What are they used for? 

Brushless motors are often found in electronic devices that are in constant or regular use. For example, washing machines, fans and air conditioners use brushless motors. This is because brushless motors are more efficient. This makes a significant impact in power consumption in devices used regularly. 

Other examples include electric vehicles. This is because brushless motors have the ability (through the sensor) to deliver controlled power. This is essential as cars need to deliver a smooth and precise amount of power and speed to the wheels. Otherwise it wouldn’t be possible to cruise at a constant speed. 

Brushless motors are also now used in some power tools. Brushless motors are still less common than their brushed DC motor equivalents. This is due to increased costs and complexities to manufacture. However brushless motors are increasing their application and it’s likely more and more manufacturers take advantage of brushless technology. 

Are Brushless tools worth the extra expense? 

Price is a major factor in deciding which power tool to buy. Because of the technology brushless motors offer, they are far more expensive compared with a brushed power tool. The most expensive part of a brushless motor is the sensor. 

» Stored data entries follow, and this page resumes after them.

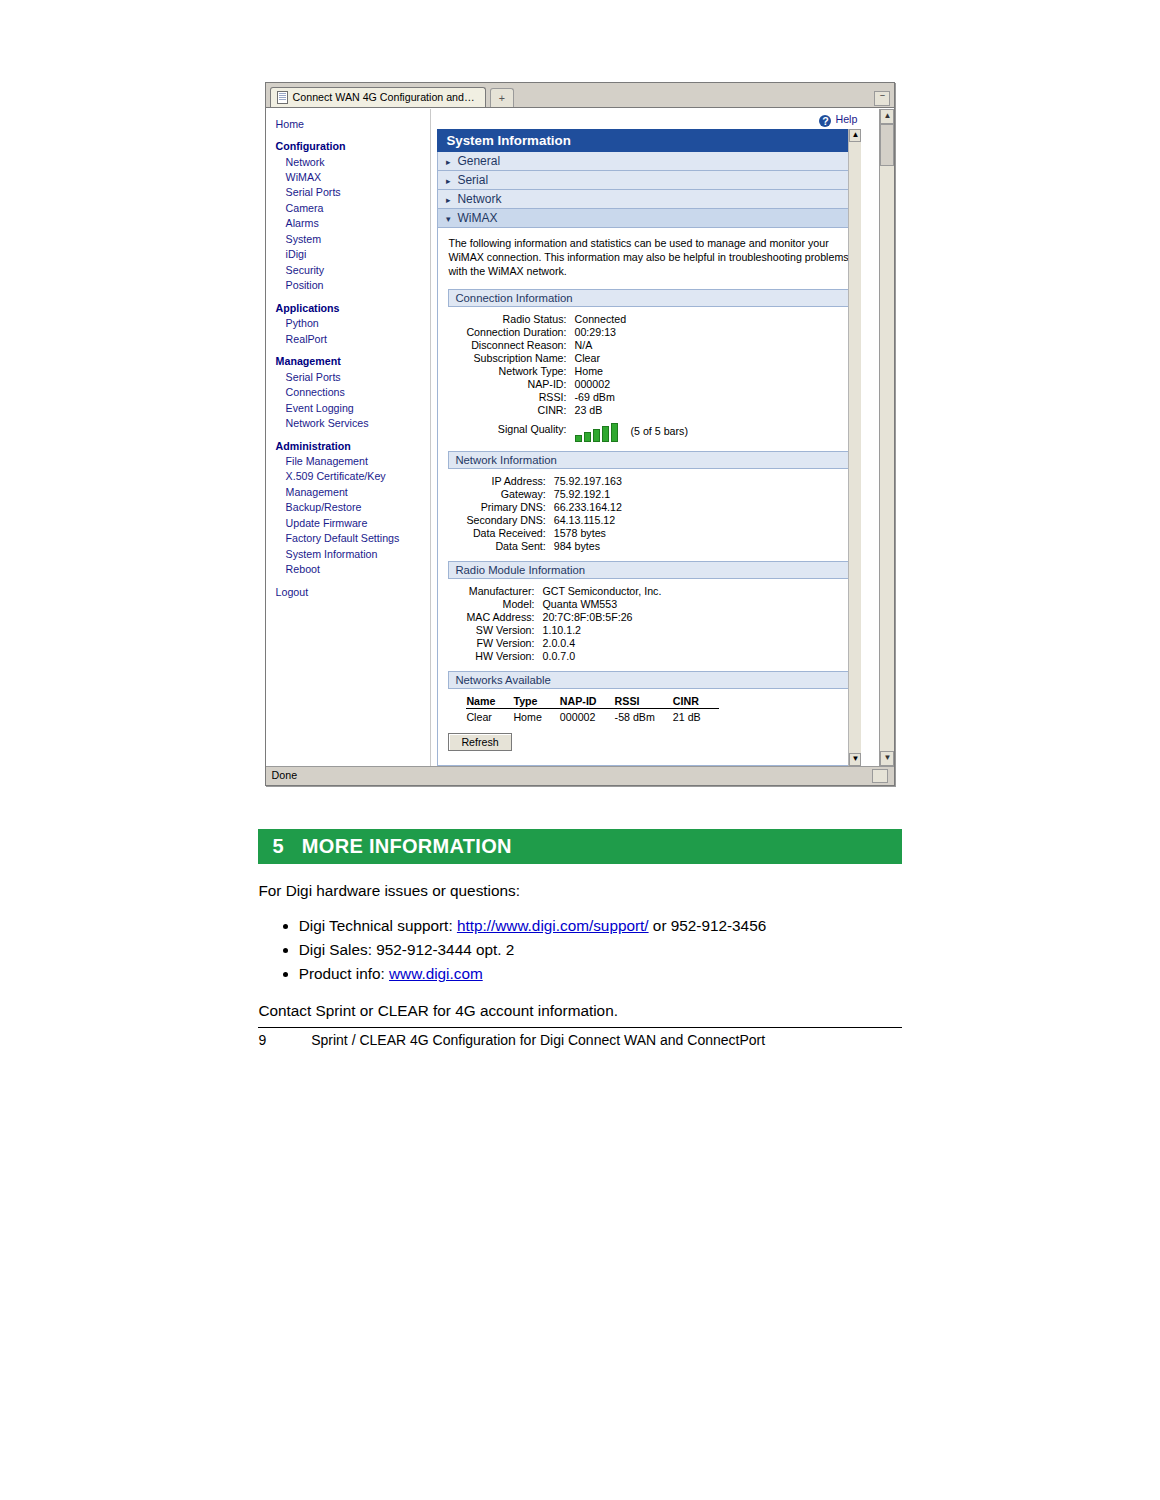Connect WAN 4G Configuration and…
+
−
Home
Configuration
Network WiMAX Serial Ports Camera Alarms System iDigi Security Position
Applications
Python RealPort
Management
Serial Ports Connections Event Logging Network Services
Administration
File Management X.509 Certificate/Key Management Backup/Restore Update Firmware Factory Default Settings System Information Reboot Logout
?Help
System Information
▸General
▸Serial
▸Network
▾WiMAX
The following information and statistics can be used to manage and monitor your WiMAX connection. This information may also be helpful in troubleshooting problems with the WiMAX network.
Connection Information
| Radio Status: | Connected |
| Connection Duration: | 00:29:13 |
| Disconnect Reason: | N/A |
| Subscription Name: | Clear |
| Network Type: | Home |
| NAP-ID: | 000002 |
| RSSI: | -69 dBm |
| CINR: | 23 dB |
| Signal Quality: | (5 of 5 bars) |
Network Information
| IP Address: | 75.92.197.163 |
| Gateway: | 75.92.192.1 |
| Primary DNS: | 66.233.164.12 |
| Secondary DNS: | 64.13.115.12 |
| Data Received: | 1578 bytes |
| Data Sent: | 984 bytes |
Radio Module Information
| Manufacturer: | GCT Semiconductor, Inc. |
| Model: | Quanta WM553 |
| MAC Address: | 20:7C:8F:0B:5F:26 |
| SW Version: | 1.10.1.2 |
| FW Version: | 2.0.0.4 |
| HW Version: | 0.0.7.0 |
Networks Available
| Name | Type | NAP-ID | RSSI | CINR |
| --- | --- | --- | --- | --- |
| Clear | Home | 000002 | -58 dBm | 21 dB |
Refresh
▲
▼
▲
▼
Done
5 MORE INFORMATION
For Digi hardware issues or questions:
Digi Technical support: http://www.digi.com/support/ or 952-912-3456
Digi Sales: 952-912-3444 opt. 2
Product info: www.digi.com
Contact Sprint or CLEAR for 4G account information.
9 Sprint / CLEAR 4G Configuration for Digi Connect WAN and ConnectPort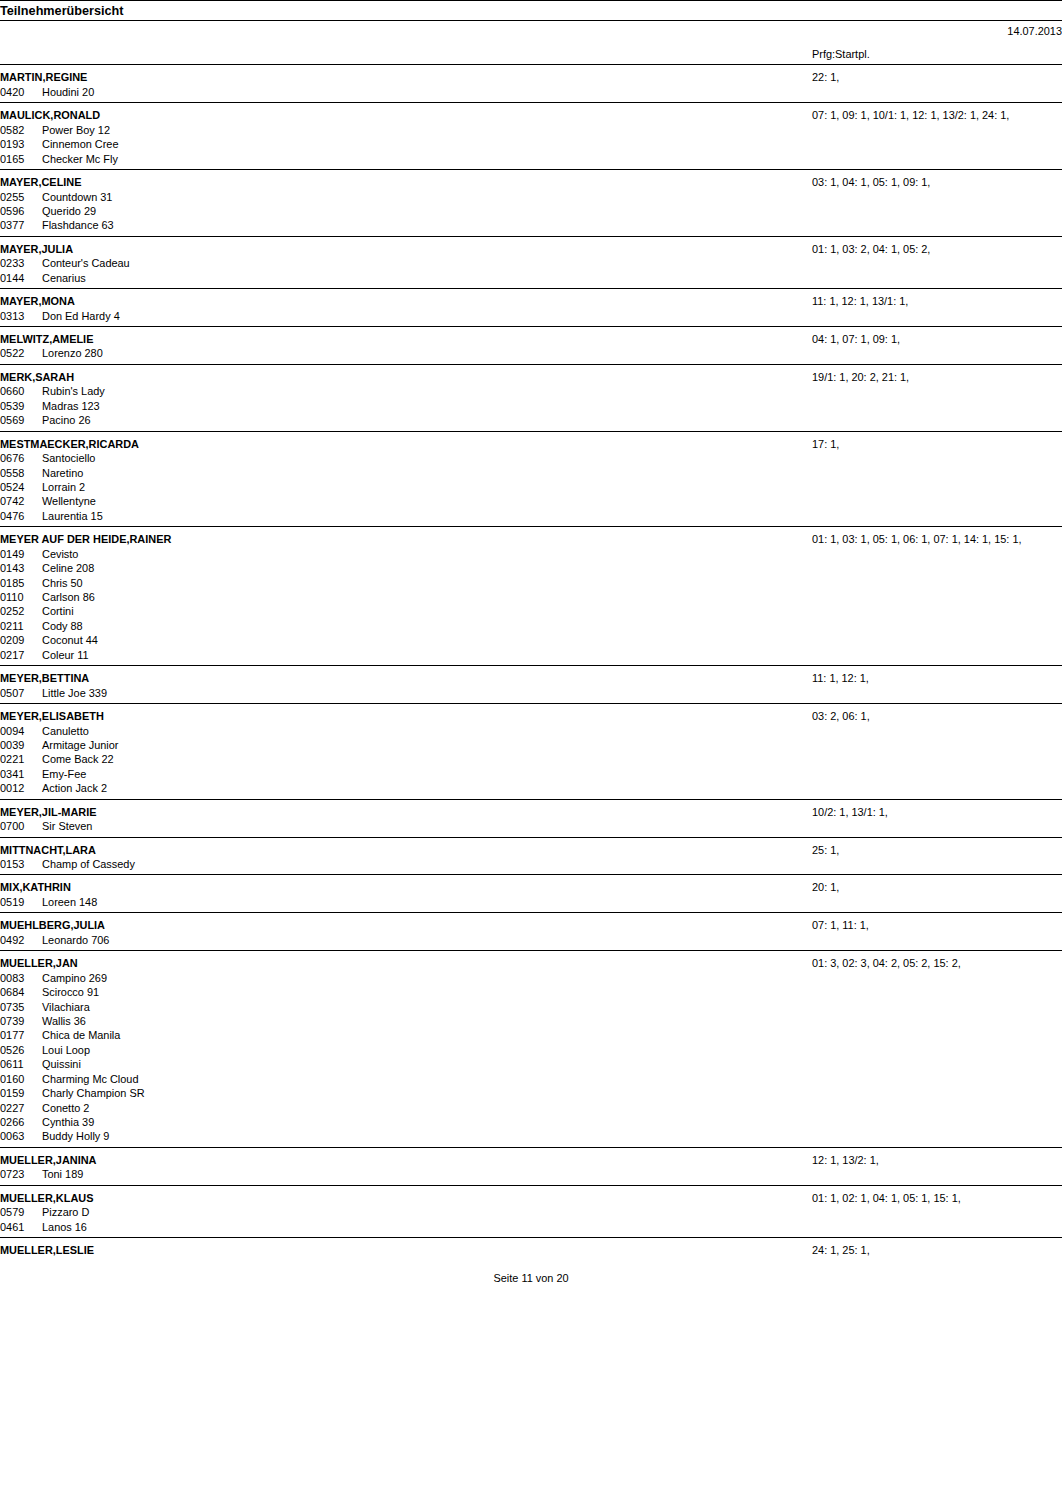Teilnehmerübersicht
14.07.2013
| | | Prfg:Startpl. |
| MARTIN,REGINE | 22: 1, |
| 0420 | Houdini 20 | |
| MAULICK,RONALD | 07: 1, 09: 1, 10/1: 1, 12: 1, 13/2: 1, 24: 1, |
| 0582 | Power Boy 12 | |
| 0193 | Cinnemon Cree | |
| 0165 | Checker Mc Fly | |
| MAYER,CELINE | 03: 1, 04: 1, 05: 1, 09: 1, |
| 0255 | Countdown 31 | |
| 0596 | Querido 29 | |
| 0377 | Flashdance 63 | |
| MAYER,JULIA | 01: 1, 03: 2, 04: 1, 05: 2, |
| 0233 | Conteur's Cadeau | |
| 0144 | Cenarius | |
| MAYER,MONA | 11: 1, 12: 1, 13/1: 1, |
| 0313 | Don Ed Hardy 4 | |
| MELWITZ,AMELIE | 04: 1, 07: 1, 09: 1, |
| 0522 | Lorenzo 280 | |
| MERK,SARAH | 19/1: 1, 20: 2, 21: 1, |
| 0660 | Rubin's Lady | |
| 0539 | Madras 123 | |
| 0569 | Pacino 26 | |
| MESTMAECKER,RICARDA | 17: 1, |
| 0676 | Santociello | |
| 0558 | Naretino | |
| 0524 | Lorrain 2 | |
| 0742 | Wellentyne | |
| 0476 | Laurentia 15 | |
| MEYER AUF DER HEIDE,RAINER | 01: 1, 03: 1, 05: 1, 06: 1, 07: 1, 14: 1, 15: 1, |
| 0149 | Cevisto | |
| 0143 | Celine 208 | |
| 0185 | Chris 50 | |
| 0110 | Carlson 86 | |
| 0252 | Cortini | |
| 0211 | Cody 88 | |
| 0209 | Coconut 44 | |
| 0217 | Coleur 11 | |
| MEYER,BETTINA | 11: 1, 12: 1, |
| 0507 | Little Joe 339 | |
| MEYER,ELISABETH | 03: 2, 06: 1, |
| 0094 | Canuletto | |
| 0039 | Armitage Junior | |
| 0221 | Come Back 22 | |
| 0341 | Emy-Fee | |
| 0012 | Action Jack 2 | |
| MEYER,JIL-MARIE | 10/2: 1, 13/1: 1, |
| 0700 | Sir Steven | |
| MITTNACHT,LARA | 25: 1, |
| 0153 | Champ of Cassedy | |
| MIX,KATHRIN | 20: 1, |
| 0519 | Loreen 148 | |
| MUEHLBERG,JULIA | 07: 1, 11: 1, |
| 0492 | Leonardo 706 | |
| MUELLER,JAN | 01: 3, 02: 3, 04: 2, 05: 2, 15: 2, |
| 0083 | Campino 269 | |
| 0684 | Scirocco 91 | |
| 0735 | Vilachiara | |
| 0739 | Wallis 36 | |
| 0177 | Chica de Manila | |
| 0526 | Loui Loop | |
| 0611 | Quissini | |
| 0160 | Charming Mc Cloud | |
| 0159 | Charly Champion SR | |
| 0227 | Conetto 2 | |
| 0266 | Cynthia 39 | |
| 0063 | Buddy Holly 9 | |
| MUELLER,JANINA | 12: 1, 13/2: 1, |
| 0723 | Toni 189 | |
| MUELLER,KLAUS | 01: 1, 02: 1, 04: 1, 05: 1, 15: 1, |
| 0579 | Pizzaro D | |
| 0461 | Lanos 16 | |
| MUELLER,LESLIE | 24: 1, 25: 1, |
Seite 11 von 20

Because of this, brushless power tools are around 50% more expensive. It’s important to look at the advantages on offer. 

Power 

Brushless tools provide more power than their brushed motor equivalents. This is because there is far less resistance in the brushless motor. 

In a brushed motor, there is a constant contact point between the brush and rotor. This is because more energy is used to power the machine and less energy is spent on friction.  

Brushless motors will also offer more power when needed. They can sense when to ease up on the power or deliver more. 

Battery Life 

Brushless motors are far more efficient than brushed motors. There is a significant impact on battery life since the motor is operating more efficiently.

When converting electricity into power, brushless motors are far more efficient. More of the total power used by the motor is being turned into rotational force and less is being lost as heat. Brushed tools feature carbon brushes which are in constant friction. This causes inefficiencies within the motor and energy is lost as heat. 

In general, a brushless motor is 85% to 95% efficient whereas a brushed motor is around 75% to 80% efficient. A brushless motor only spends energy where necessary as it can ‘sense’ how much energy is needed. With the combination of this, a brushless motor can do twice the amount of work with the same battery. The below video demonstrates this with two otherwise identical tools: 

Maintenance & Tool Life 

Maintenance can be a significant factor when considering larger machinery. The lifespan of a brushed motor is limited by the brush type. Normally their lifetime is between 1,000 to 3,000 hours.

This is due to the brush of the motor wearing out and needing to be replaced. It is possible to maintain brushes within the motor to prolong its life. This involves regularly servicing and cleaning the brushes. 

Brushless motors can attain tens of thousands of hours of run time and do not require maintenance. Since there are no brushes to wear and there is little to no friction, the lifetime of the machine is far greater. 

‘Smartness’ 

Brushed motors always operate as fast as possible whilst in use. This means that there is no thought process or intelligence contributed to the task at hand. 

For example, if a screw was being drilled into a wooden block there would be one power setting: as fast as possible. 

By contrast a brushless motor has a computer which adjusts according to the task at hand. For example, if the tool detects a lack of resistance, power consumption would be reduced. If the user was drilling into concrete, more torque would be given and more power consumed. This improves battery life but also reduces wear and tear on the machine. 

Summary 

In our view brushless tools are absolutely worth the additional expense compared to brushed. Although you may end up spending 50% more on the original tool, it will last far longer, cost you less to run and maintain and deliver much higher quality results.